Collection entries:
Segment Open

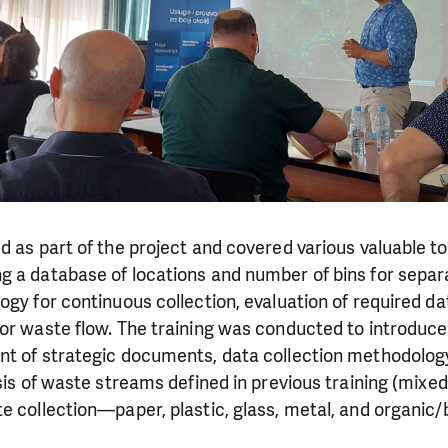
d as part of the project and covered various valuable to
g a database of locations and number of bins for sepa
ogy for continuous collection, evaluation of required 
or waste flow. The training was conducted to introduce 
nt of strategic documents, data collection methodology
ysis of waste streams defined in previous training (mixe
e collection—paper, plastic, glass, metal, and organic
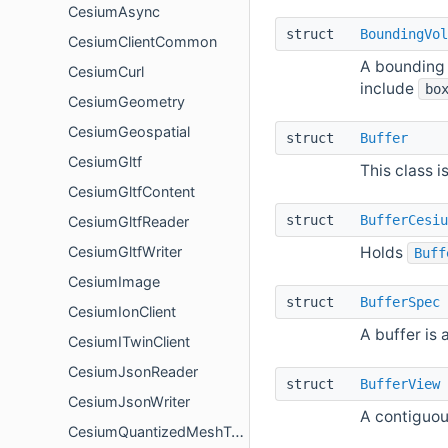
CesiumAsync
struct
BoundingVol
CesiumClientCommon
A bounding 
CesiumCurl
include
bo
CesiumGeometry
CesiumGeospatial
struct
Buffer
CesiumGltf
This class i
CesiumGltfContent
struct
BufferCesiu
CesiumGltfReader
Holds
CesiumGltfWriter
Buff
CesiumImage
struct
BufferSpec
CesiumIonClient
A buffer is 
CesiumITwinClient
CesiumJsonReader
struct
BufferView
CesiumJsonWriter
A contiguou
CesiumQuantizedMeshTerrain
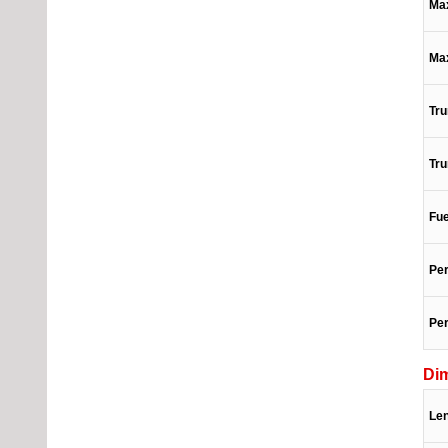
Max
Ma
Tru
Tru
Fue
Per
Per
Di
Le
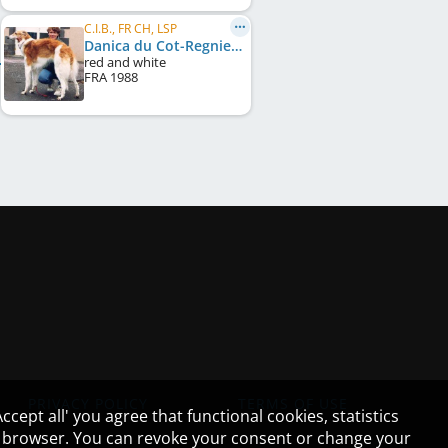
C.I.B., FR CH, LSP
Danica du Cot-Regnier
red and white
FRA
1988
PRIVACY POLICY
TERMS OF USE
cept all' you agree that functional cookies, statistics
ur browser. You can revoke your consent or change your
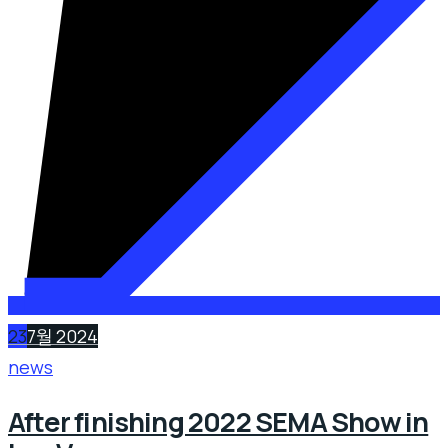
23
7월 2024
news
After finishing 2022 SEMA Show in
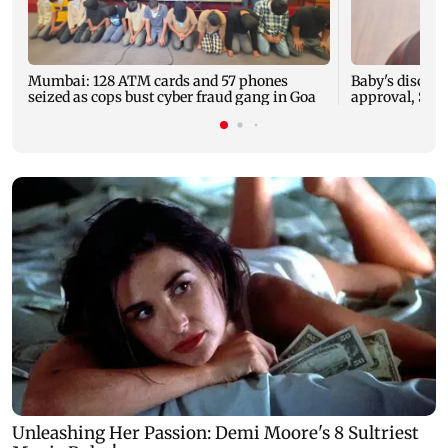
Mumbai: 128 ATM cards and 57 phones
Baby's dischar
seized as cops bust cyber fraud gang in Goa
approval, SCD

Segment Closed

__What this task involves__
Reproduce the lines of the material from the line containing "CesiumAsync" through the end of the material, both ends included. Omit the pictures from your answer.

__Exercise response__
CesiumAsync
struct
BoundingVol
CesiumClientCommon
A bounding 
CesiumCurl
include
bo
CesiumGeometry
CesiumGeospatial
struct
Buffer
CesiumGltf
This class i
CesiumGltfContent
struct
BufferCesiu
CesiumGltfReader
Holds
CesiumGltfWriter
Buff
CesiumImage
struct
BufferSpec
CesiumIonClient
A buffer is 
CesiumITwinClient
CesiumJsonReader
struct
BufferView
CesiumJsonWriter
A contiguou
CesiumQuantizedMeshTerrain
Max
Ma
Tru
Tru
Fue
Per
Per
Di
Le
C.I.B., FR CH, LSP
Danica du Cot-Regnier
red and white
FRA
1988
PRIVACY POLICY
TERMS OF USE
cept all' you agree that functional cookies, statistics
ur browser. You can revoke your consent or change your
23
7월 2024
news
After finishing 2022 SEMA Show in
Mumbai: 128 ATM cards and 57 phones
Baby's dischar
seized as cops bust cyber fraud gang in Goa
approval, SCD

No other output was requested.